Il grazie di Renzi su facebook e la stizza del Pd siciliano

Quasi una provocazione il messaggio del padre padrone dei democratici. Cracolici convoca la sua componente per affrontare in maniera collettiva il caso delle liste. Ma sempre di più si respira aria di scissione…

È arrivato forte e chiaro il ringraziamento di Matteo Renzi. Grazie a chi? Primo, astenersi dalle volgarità. Secondo, cominciare a ragionare. Il padre padrone del Pd lo chiarisce in un post su facebook che, specie in Sicilia, suona beffardo, quasi come una provocazione nei confronti di quella componente storica del partito che affonda le sue radici nei democratici di sinistra. Perchè in Sicilia se non si può parlare di pulizia etnica poco ci manca. Al grazie di Renzi non è seguita alcuna replica immediata, ma se il post aveva anche l’obiettivo di stanare il dissenso si può serenamente dire che ha raggiunto il suo scopo.
Fra poche ore Antonello Cracolici, che dell’area più a sinistra del partito è la voce maggiormente riconoscibile, ha convocato infatti una riunione della sua componente che tende ad arricchirsi giorno dopo giorno, dragando dal fondo del mare dem tutto il malcontento generato da una gestione del partito non troppo condivisa. “E’ più corretto che la questione sia affrontata in maniera collettiva, non mi sembra opportuno parlare adesso”, spiega Cracolici. “Il Pd ha perso il senso dell’essere un luogo politico plurale. Si sono cancellate storie percorsi: si tenta di chiamarlo “rinnovamento”, ma è semplicemente cancellazione delle differenze, delle storie e in particolare della Sinistra. Il ‘dopo 4 marzo’ – è lo sfogo a mezzo social dell’ex assessore all’agricoltura – rischia di presentarsi come il tempo di ulteriori divisioni e ulteriori addii. Ma chissà, forse in definitiva è quello che si vuole”.

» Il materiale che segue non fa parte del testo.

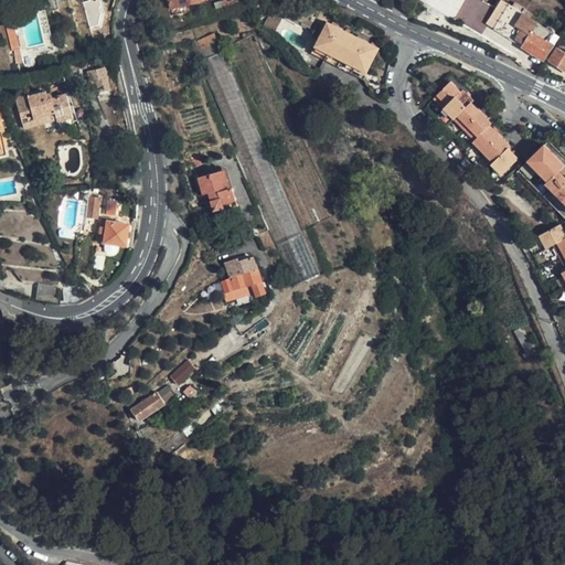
[(84,0),(89,27),(104,24),(98,0),(84,0)]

L’ultimo caso è proprio quello della composizione delle liste. Sono stati lasciati a terra molti dei candidati estranei all’ortodossia renziana, tra cui alcuni uscenti vincitori delle primarie 5 anni fa e con alle spalle un solo mandato. È il caso, per esempio di Magda Culotta, sindaco di Pollina ed unica esponente del comprensorio delle Madonie.
E a questo si aggiunge che l’ingresso di Leoluca Orlando che ha portato in dote la candidatura di Fabio Giambrone come capolista non è certo vista di buon occhio da buona parte del partito. “Siamo alle solite – è l’eco che rimbalza dalle stanze del dissenso – succubi di Orlando e pronti ad accontentare ogni sua richiesta. In cambio di un consenso tutto da verificare e senza neanche il riconoscimento politico di presenze nella Giunta di Palermo. Vedrete, ad elezioni concluse, Orlando troverà il pretesto per rompere o renderci nuovamente marginali”.
C’è chi non esclude che dalla riunione convocata da Cracolici possa uscire qualcosa di più che un documento che sancisce la presa di distanza da Renzi e dal suo apparato siciliano fermamente nelle mani di Davide Faraone. Se non fosse così vicina la data di scadenza della presentazione delle liste non sarebbe da escludere un “ripensamento” a sinistra ed un approdo dai vicini di casa che hanno in Piero Grasso il capo condomino. Una soluzione chiesta a gran voce non soltanto da molti militanti ma adesso anche dagli esponenti di spicco dem di molte province. Perchè – e questo tanto Renzi quanto Faraone lo sanno bene – la protesta ormai è palese e diffusa ben oltre i confini di Palermo.